## Exercise prompt
Rewrite the text read from each page in the material below, swapping every occurrence of "Detroit Shirt Company" for "Motor City Shirt Company" and leaving everything else untouched.

Start of Excerpted records

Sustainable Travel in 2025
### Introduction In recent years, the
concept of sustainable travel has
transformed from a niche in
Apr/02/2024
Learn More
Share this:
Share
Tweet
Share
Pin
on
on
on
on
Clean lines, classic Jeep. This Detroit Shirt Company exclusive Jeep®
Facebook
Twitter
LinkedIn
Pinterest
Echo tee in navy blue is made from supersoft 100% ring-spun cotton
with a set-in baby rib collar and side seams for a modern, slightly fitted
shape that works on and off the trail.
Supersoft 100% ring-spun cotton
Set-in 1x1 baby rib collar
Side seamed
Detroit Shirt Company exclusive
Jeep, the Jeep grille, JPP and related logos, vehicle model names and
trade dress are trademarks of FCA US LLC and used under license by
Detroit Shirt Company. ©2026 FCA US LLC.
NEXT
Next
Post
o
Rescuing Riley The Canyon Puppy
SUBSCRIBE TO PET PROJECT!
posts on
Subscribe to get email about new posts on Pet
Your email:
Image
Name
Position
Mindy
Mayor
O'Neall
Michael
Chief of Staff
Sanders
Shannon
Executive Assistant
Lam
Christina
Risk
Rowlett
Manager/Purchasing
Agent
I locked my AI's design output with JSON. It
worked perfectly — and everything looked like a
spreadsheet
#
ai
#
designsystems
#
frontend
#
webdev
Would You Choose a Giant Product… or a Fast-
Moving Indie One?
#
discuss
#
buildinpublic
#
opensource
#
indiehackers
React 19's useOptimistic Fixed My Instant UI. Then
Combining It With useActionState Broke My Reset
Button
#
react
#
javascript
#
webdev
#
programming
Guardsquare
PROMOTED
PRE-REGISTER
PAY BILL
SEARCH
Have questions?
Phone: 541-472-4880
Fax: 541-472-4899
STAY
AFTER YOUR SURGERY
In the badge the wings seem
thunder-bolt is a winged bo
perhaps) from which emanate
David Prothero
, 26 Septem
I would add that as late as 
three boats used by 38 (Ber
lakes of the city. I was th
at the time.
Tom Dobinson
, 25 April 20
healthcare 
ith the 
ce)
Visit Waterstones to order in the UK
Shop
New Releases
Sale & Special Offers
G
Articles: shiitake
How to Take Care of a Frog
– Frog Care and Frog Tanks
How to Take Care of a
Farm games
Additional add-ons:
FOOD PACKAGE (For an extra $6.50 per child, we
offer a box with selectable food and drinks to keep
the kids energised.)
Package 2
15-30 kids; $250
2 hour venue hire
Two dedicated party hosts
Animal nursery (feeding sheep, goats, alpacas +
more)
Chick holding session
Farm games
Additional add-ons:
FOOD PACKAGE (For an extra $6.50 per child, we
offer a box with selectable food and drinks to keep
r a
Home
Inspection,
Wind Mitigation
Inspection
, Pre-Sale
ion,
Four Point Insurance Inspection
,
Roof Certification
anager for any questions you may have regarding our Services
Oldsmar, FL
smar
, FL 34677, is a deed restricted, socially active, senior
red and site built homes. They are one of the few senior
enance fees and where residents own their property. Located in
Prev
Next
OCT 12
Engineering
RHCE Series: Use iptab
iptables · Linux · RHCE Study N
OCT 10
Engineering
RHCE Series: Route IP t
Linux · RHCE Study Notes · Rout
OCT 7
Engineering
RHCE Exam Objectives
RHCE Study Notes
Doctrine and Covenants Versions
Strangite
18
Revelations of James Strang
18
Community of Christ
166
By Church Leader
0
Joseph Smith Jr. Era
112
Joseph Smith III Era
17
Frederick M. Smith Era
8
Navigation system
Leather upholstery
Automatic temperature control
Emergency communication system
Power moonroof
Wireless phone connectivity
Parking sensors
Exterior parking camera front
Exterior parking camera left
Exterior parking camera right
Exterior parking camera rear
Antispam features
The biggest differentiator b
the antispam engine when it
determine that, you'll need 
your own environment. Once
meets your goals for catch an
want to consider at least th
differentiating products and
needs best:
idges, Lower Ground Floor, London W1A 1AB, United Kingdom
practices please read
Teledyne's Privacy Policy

End of Excerpted records

## Worked solution
Sustainable Travel in 2025
### Introduction In recent years, the
concept of sustainable travel has
transformed from a niche in
Apr/02/2024
Learn More
Share this:
Share
Tweet
Share
Pin
on
on
on
on
Clean lines, classic Jeep. This Motor City Shirt Company exclusive Jeep®
Facebook
Twitter
LinkedIn
Pinterest
Echo tee in navy blue is made from supersoft 100% ring-spun cotton
with a set-in baby rib collar and side seams for a modern, slightly fitted
shape that works on and off the trail.
Supersoft 100% ring-spun cotton
Set-in 1x1 baby rib collar
Side seamed
Motor City Shirt Company exclusive
Jeep, the Jeep grille, JPP and related logos, vehicle model names and
trade dress are trademarks of FCA US LLC and used under license by
Motor City Shirt Company. ©2026 FCA US LLC.
NEXT
Next
Post
o
Rescuing Riley The Canyon Puppy
SUBSCRIBE TO PET PROJECT!
posts on
Subscribe to get email about new posts on Pet
Your email:
Image
Name
Position
Mindy
Mayor
O'Neall
Michael
Chief of Staff
Sanders
Shannon
Executive Assistant
Lam
Christina
Risk
Rowlett
Manager/Purchasing
Agent
I locked my AI's design output with JSON. It
worked perfectly — and everything looked like a
spreadsheet
#
ai
#
designsystems
#
frontend
#
webdev
Would You Choose a Giant Product… or a Fast-
Moving Indie One?
#
discuss
#
buildinpublic
#
opensource
#
indiehackers
React 19's useOptimistic Fixed My Instant UI. Then
Combining It With useActionState Broke My Reset
Button
#
react
#
javascript
#
webdev
#
programming
Guardsquare
PROMOTED
PRE-REGISTER
PAY BILL
SEARCH
Have questions?
Phone: 541-472-4880
Fax: 541-472-4899
STAY
AFTER YOUR SURGERY
In the badge the wings seem
thunder-bolt is a winged bo
perhaps) from which emanate
David Prothero
, 26 Septem
I would add that as late as 
three boats used by 38 (Ber
lakes of the city. I was th
at the time.
Tom Dobinson
, 25 April 20
healthcare 
ith the 
ce)
Visit Waterstones to order in the UK
Shop
New Releases
Sale & Special Offers
G
Articles: shiitake
How to Take Care of a Frog
– Frog Care and Frog Tanks
How to Take Care of a
Farm games
Additional add-ons:
FOOD PACKAGE (For an extra $6.50 per child, we
offer a box with selectable food and drinks to keep
the kids energised.)
Package 2
15-30 kids; $250
2 hour venue hire
Two dedicated party hosts
Animal nursery (feeding sheep, goats, alpacas +
more)
Chick holding session
Farm games
Additional add-ons:
FOOD PACKAGE (For an extra $6.50 per child, we
offer a box with selectable food and drinks to keep
r a
Home
Inspection,
Wind Mitigation
Inspection
, Pre-Sale
ion,
Four Point Insurance Inspection
,
Roof Certification
anager for any questions you may have regarding our Services
Oldsmar, FL
smar
, FL 34677, is a deed restricted, socially active, senior
red and site built homes. They are one of the few senior
enance fees and where residents own their property. Located in
Prev
Next
OCT 12
Engineering
RHCE Series: Use iptab
iptables · Linux · RHCE Study N
OCT 10
Engineering
RHCE Series: Route IP t
Linux · RHCE Study Notes · Rout
OCT 7
Engineering
RHCE Exam Objectives
RHCE Study Notes
Doctrine and Covenants Versions
Strangite
18
Revelations of James Strang
18
Community of Christ
166
By Church Leader
0
Joseph Smith Jr. Era
112
Joseph Smith III Era
17
Frederick M. Smith Era
8
Navigation system
Leather upholstery
Automatic temperature control
Emergency communication system
Power moonroof
Wireless phone connectivity
Parking sensors
Exterior parking camera front
Exterior parking camera left
Exterior parking camera right
Exterior parking camera rear
Antispam features
The biggest differentiator b
the antispam engine when it
determine that, you'll need 
your own environment. Once
meets your goals for catch an
want to consider at least th
differentiating products and
needs best:
idges, Lower Ground Floor, London W1A 1AB, United Kingdom
practices please read
Teledyne's Privacy Policy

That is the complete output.